The community growth of eBPF projects, including Cilium and bcc, skyrocketed after DockerCon. All major companies started to adopt eBPF, and many new eBPF-based projects started to appear in the following years.
Google Bets on Cilium & eBPF
A big milestone for Cilium and eBPF was when Google announced using Cilium as the networking layer for Google Kubernetes Engine (GKE). The creator of Kubernetes selecting eBPF as the best underlying technology to provide networking for their own managed Kubernetes platform was a strong statement regarding the maturity of eBPF and Cilium.

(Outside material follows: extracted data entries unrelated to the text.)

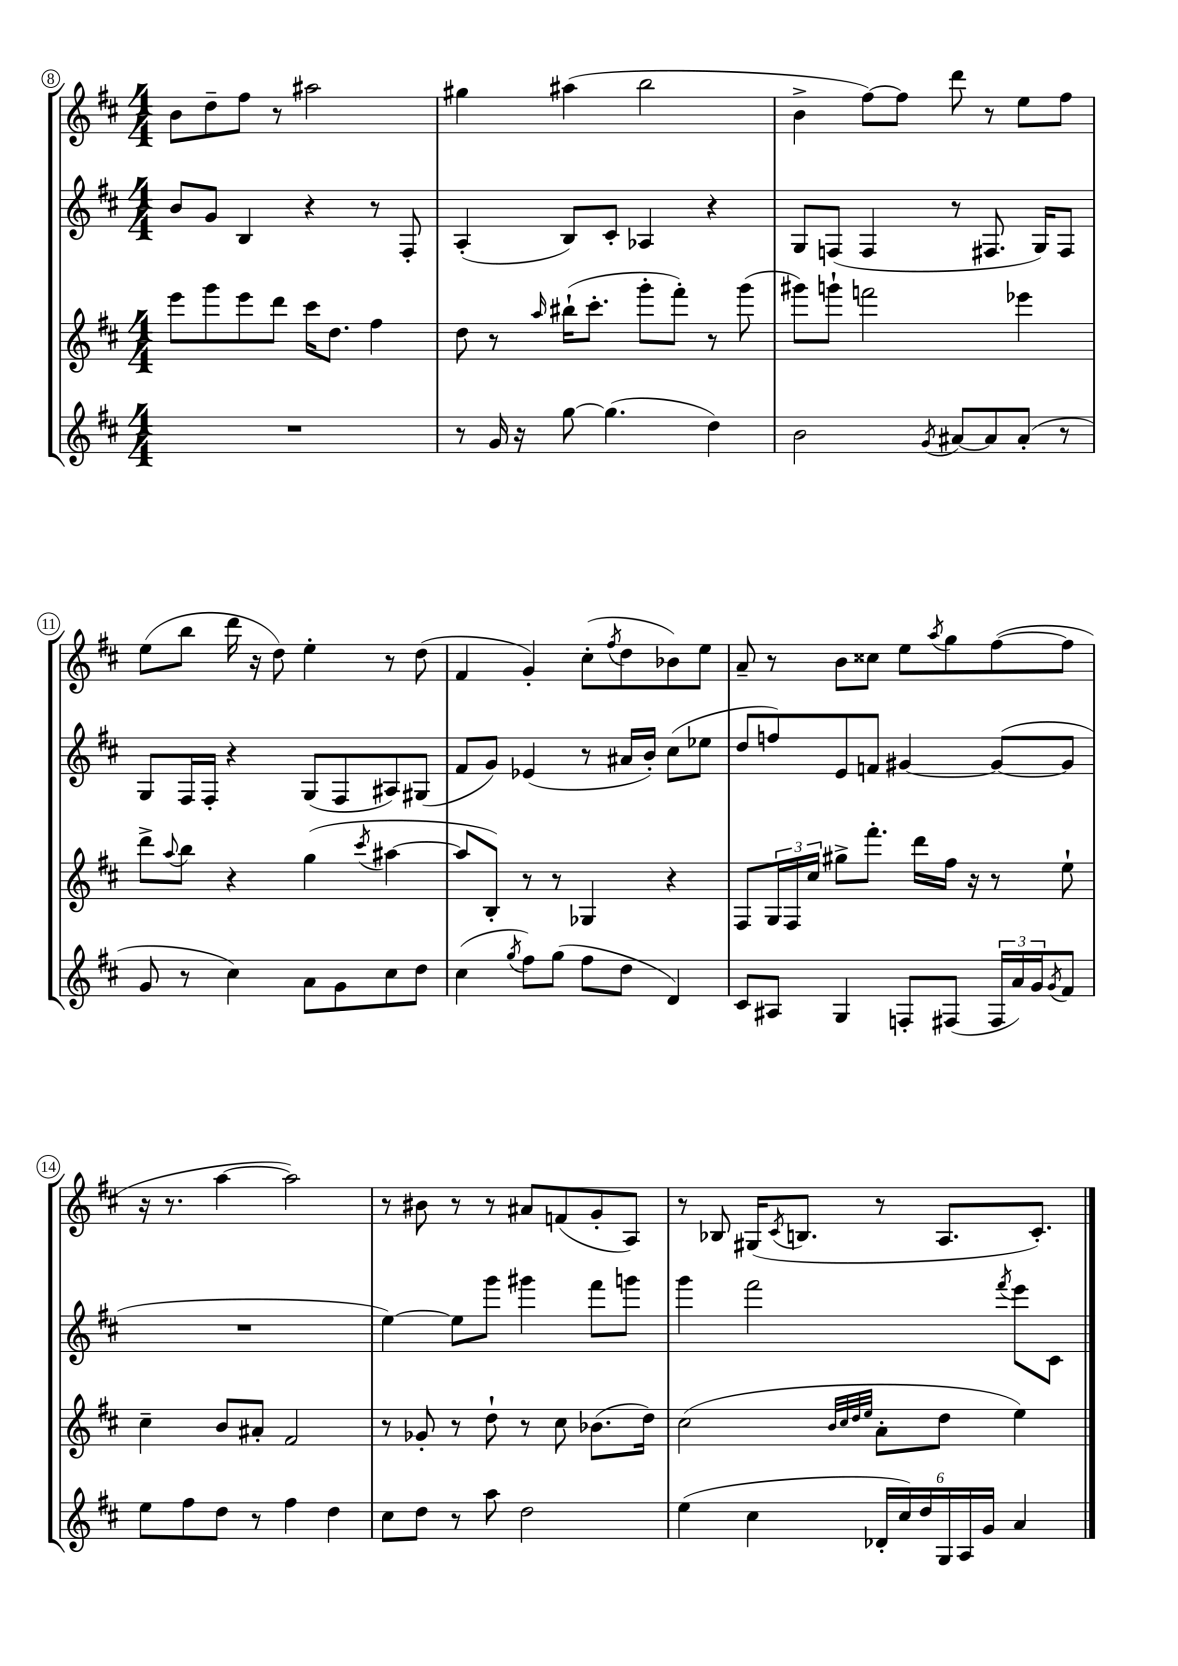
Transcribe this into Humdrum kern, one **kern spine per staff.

**kern	**kern	**kern	**kern
*staff4	*staff3	*staff2	*staff1
*clefG2	*clefG2	*clefG2	*clefG2
*k[f#c#]	*k[f#c#]	*k[f#c#]	*k[f#c#]
*M4/4	*M4/4	*M4/4	*M4/4
1r	8eee	8b	8b
.	8ggg	8g	8dd~
.	8eee	4B	8ff#
.	8ddd	.	8r
.	16ccc#	4r	2aa#
.	8.dd	.	.
.	4ff#	8r	.
.	.	8F#'	.
=	=	=	=
8r	8dd	(4A'	4gg#
16g	8r	.	.
16r	.	.	.
.	16qqaa	.	.
[8gg	(16bb#`	8B)	(4aa#
.	8.ccc#'	.	.
(4.gg]	.	8c#'	.
.	8ggg'	4A-	2bb
.	8fff#')	.	.
4dd)	8r	4r	.
.	(8ggg	.	.
=	=	=	=
2b	8ggg#)	8G	4b^
.	8ggg`	(8F	.
.	2fff	4F	[8ff#)
.	.	.	8ff#]
8qg	.	.	.
[8a#	.	8r	8ddd
8a#]	.	8.F#	8r
(8a#'	4eee-	.	8ee
.	.	16G)	.
8r	.	8F#	8ff#
=	=	=	=
8g	8ddd^	8G	(8ee
.	8qqaa	.	.
8r	8bb	16F#	8bb
.	.	16F#'	.
4cc#)	4r	4r	16ddd
.	.	.	16r
.	.	.	8dd)
8a	(4gg	(8G	4ee'
8g	.	8F#	.
.	8qccc#	.	.
8cc#	[4aa#	8A#)	8r
8dd	.	(8G#	(8dd
=	=	=	=
(4cc#	8aa#]	8f#	4f#
.	8B')	8g)	.
8qgg	.	.	.
8ff#)	8r	(4e-	4g')
(8gg	8r	.	.
8ff#	4G-	8r	(8cc#'
.	.	.	8qff#
8dd	.	16a#	8dd
.	.	16b')	.
4d)	4r	(8cc#	8b-)
.	.	8ee-	8ee
=	=	=	=
8c#	8F#	8dd	8a~
8A#	24G	8ff)	8r
.	24F#	.	.
.	24cc#	.	.
4G	8gg#^	8e	8b
.	8.fff#'	8f	8cc##
8F'	.	[4g#	8ee
.	16ddd	.	.
.	.	.	8qaa
(8F#	16ff#	.	8gg
.	16r	.	.
24F#	8r	(8g#_	([8ff#
24a)	.	.	.
24g	.	.	.
8qg	.	.	.
8f#	8ee`	8g#]	8ff#]
=	=	=	=
8ee	4cc#~	1r	16r
.	.	.	8.r
8ff#	.	.	.
8dd	8b	.	[4aa
8r	8a#'	.	.
4ff#	2f#	.	2aa])
4dd	.	.	.
=	=	=	=
8cc#	8r	[4ee)	8r
8dd	8g-'	.	8b#
8r	8r	8ee]	8r
8aa	8dd`	8ggg	8r
2dd	8r	4ggg#	8a#
.	8cc#	.	(8f
.	(8.b-	8fff#	8g'
.	.	8ggg	8A)
.	16dd)	.	.
=	=	=	=
(4ee	(2cc#	4ggg	8r
.	.	.	8B-
4cc#	.	2fff#	(16G#
.	.	.	8qc#
.	.	.	8.B
.	32qqb	.	.
.	32qqcc#	.	.
.	32qqdd	.	.
.	32qqee	.	.
24d-'	8a'	.	8r
24cc#)	.	.	.
24dd	.	.	.
24G	8dd	.	8.A
24A	.	.	.
24g	.	.	.
.	.	8qfff#	.
4a	4ee)	8eee	.
.	.	.	8.c#')
.	.	8c#	.
==	==	==	==
*-	*-	*-	*-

Today, we’re introducing GKE Dataplane V2, an opinionated dataplane that harnesses the power of eBPF and Cilium, an open source project that makes the Linux kernel Kubernetes-aware using eBPF. Now in beta, we’re also using Dataplane V2 to bring Kubernetes Network Policy logging to Google Kubernetes Engine (GKE). (source)
eBPF for Security
eBPF had entered tracing and networking successfully; the next stop was security. Today, every major security vendor uses eBPF in some form, but one of the earliest users was LSM BPF to remove the security performance-overhead tax. BPF LSM defines attachment points to allow security modules (eBPF programs with type LSM) to provide their own implementation of the desired LSM hooks. It provides a security language that allows eBPF programs to detect and react to intrusion signals instead of changing kernel source code.
BPF LSM was a great step forward for security as it removed performance overhead that was assumed to be a necessary evil of improving security. It was designed as a low-level kernel interface, though, and required users to write eBPF programs directly. As a result, several new security projects appeared focusing on bringing eBPF to end-users in an approachable way, one of them being Tetragon.
Tetragon’s design goal was similar to BPF LSM in not requiring to pay the “security performance tax” and ensuring not to be vulnerable to TOCTOU attacks. In addition, it focuses specifically on being Kubernetes-native and solving runtime security use cases for containers and cloud native Kubernetes environments.
eBPF on Windows
Until then, eBPF’s evolution was limited to Linux until Dave Thaler decided to change this and start the project to port eBPF to Windows and implement an initial partial port of Cilium on Windows. Dave realized that Microsoft had different groups to work on identical infrastructure projects for both Windows and Linux. eBPF would eventually allow the consolidation of this work and get to a standardized language to write operating system-level infrastructure code.
As part of this port, the work to standardize eBPF via the IETF will be crucial for the long-term success of eBPF in the industry across many operating systems.
To close this all out, I would like to leave you with quotes from the people who have been the most involved since the beginning. Overall, we have barely scratched the surface of what will become possible with eBPF.
I have used eBPF in meetings where in a meeting someone says: “I wish we were able to measure this”, and I said: “Hold on”, opened up my laptop, and said: “I’ve done it in production” before the meeting was over. “Here is your answer”. That’s the kind of super power we need.Brendan Gregg
Even though it has been ten years, it is just the beginning. What we saw in innovation going towards user space has now come back into the kernel.Daniel Borkmann
My passion is to innovate and enable others to innovate and eBPF fulfills this role in my life. If in the past the kernel could be programmed by 100 people in the world, now 100K people can program the kernel thanks to eBPF.Alexei Starovoitov
Today, eBPF is everywhere. We often don’t realize it. Every Android smartphone runs eBPF, new security products are based on eBPF, and it’s hard to see infrastructure software coming out today that is not using eBPF. I’m incredibly grateful to the eBPF and kernel community to have had the privilege of being part of the journey from the early days of collaborating with PLUMgrid to founding Isovalent.